Although we did not find any significant difference between hUCS and FBS in terms of cell proliferation, other issues must be considered, and might suggest hUCS as a more appropriate substitute for FBS. Among human sera, fetal sera support cell proliferation better than adult sera because of higher concentrations of growth and differentiation factors and lower concentrations of gamma-globulins (14). We did not measure the gamma-globulin titer in hUCS, neither did we inactivate hUCS; an usual process that is commonly applied for any type of sera, but the propagation rate of hBM-MSCS and hUC-MSCs in the presence of hUCS was as high as FBS treatment.
Umbilical cord matrix-derived cells originate early (around day 12 of gestation) in embryogenesis from extra-embryonic mesoderm. Due to their embryonic nature, hUC-MSCs are less likely to induce immune responses or produce tumors in the host. It has been shown that xenotransplantation of porcine hUC-MSCs into rat brain did not trigger any immune response after 2-6 wks of follow-up (40). If their nonimmunogenic properties can be confirmed, hUC-MSC cells may potentially serve as a good source of stem cells for the repair of damaged tissues in humans (2, 8, 14, 42). At such circumstance, the ideal type of sera is of importance. Also, any difference between human male and female fetuses cord blood serum could be of importance because it was shown that some materials like leptin concentration are different in male and female fetuses cord blood serum (41).
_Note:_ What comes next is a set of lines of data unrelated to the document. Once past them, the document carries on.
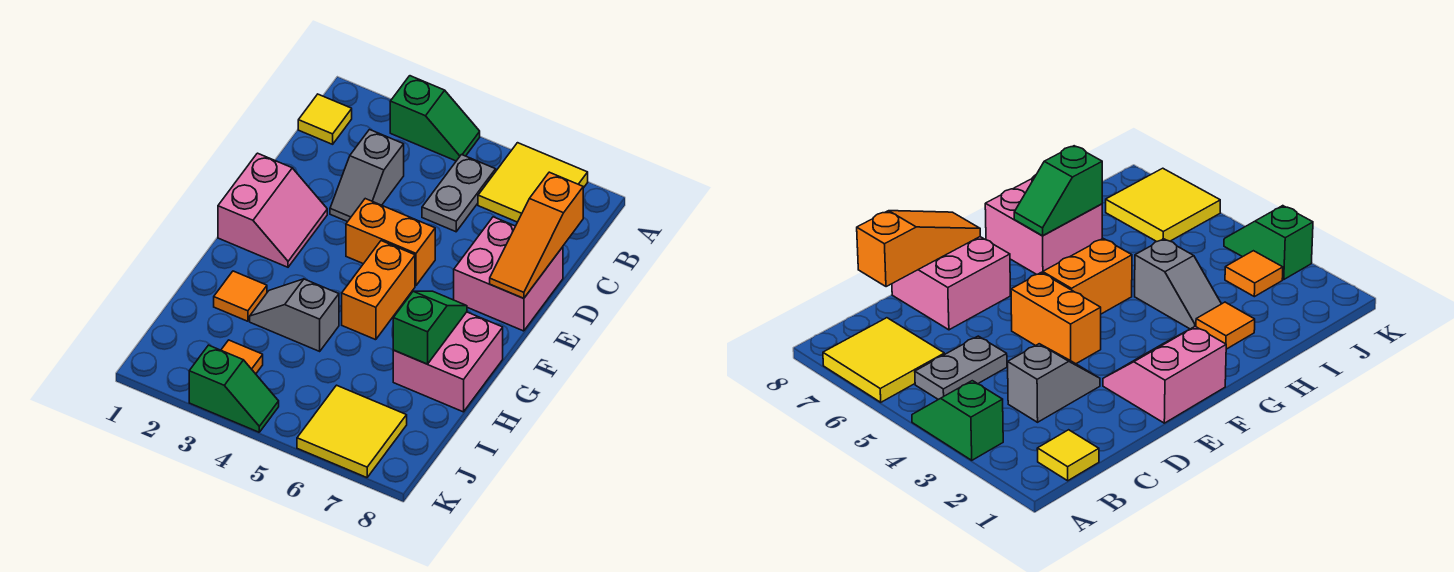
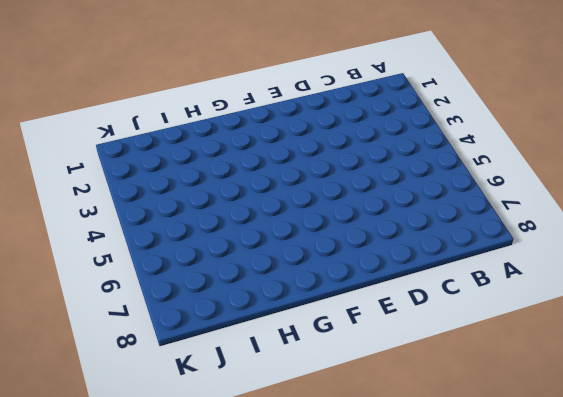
none -> green slope A3:A4 level 1 top 3
none -> yellow tile A6:B7 level 1
none -> yellow tile B1 level 1

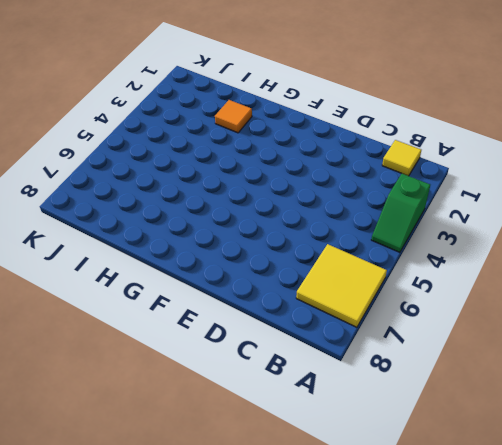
none -> grey plate B5:C5 level 1
none -> grey slope C3:D3 level 1 top C
none -> pink brick D7:E8 level 1

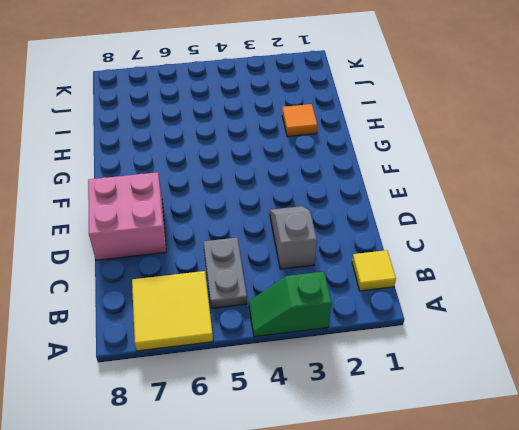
none -> pink slope E1:F2 level 1 top 1
none -> orange brick E4:E5 level 1
none -> orange brick F5:G5 level 1

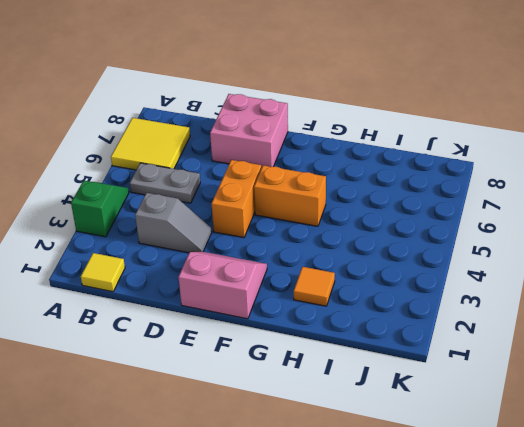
none -> pink brick G7:H8 level 1
none -> grey slope H3:H4 level 1 top 4
none -> orange tile J3 level 1

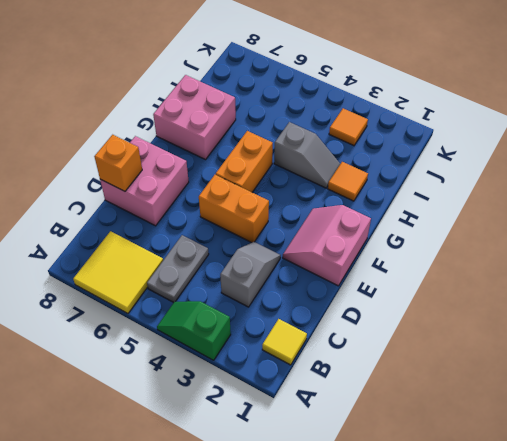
orange brick D8 level 2 -> orange slope C8:E8 level 2 top C
none -> yellow tile J6:K7 level 1
none -> green slope K3:K4 level 1 top 3
none -> green slope G7:H7 level 2 top H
In this study, we used 10% hUCS in all experiments. In other studies, depending on the type of cells and experimental conditions, various concentrations of serum supplement have been used. When the autologus serum and FBS are used, the serum concentration and the cell passage number are important factors. For example, at lower cell passages and higher human serum concentrations, the human serum is more effective for adipose cell proliferation (33). Most often, a serum concentration of 5-20% has been suggested (10). Whether a 10% hUCS is the ideal concentration or not, cannot be withdrawn from this study and needs further investigations. In addition, further studies are recommended to understand long-term changes in hUC-MSCs culture in the presence of hUCS and FBS.
Conclusion
We may conclude that serum-free media could hardly support cell proliferation, while hUCS can be a good substitute for FBS in MSC culture systems. It is more compatible with human cell culture, less expensive and appropriate for stem cell proliferation especially in cell transplantation procedures.
Acknowledgments
Sincere thanks go to GYN/OB operation room staffs in Afzalipour Hospital in Kerman that provided us with neonate umbilical cords.
Conflict of interest
The authors have no conflicting financial interest.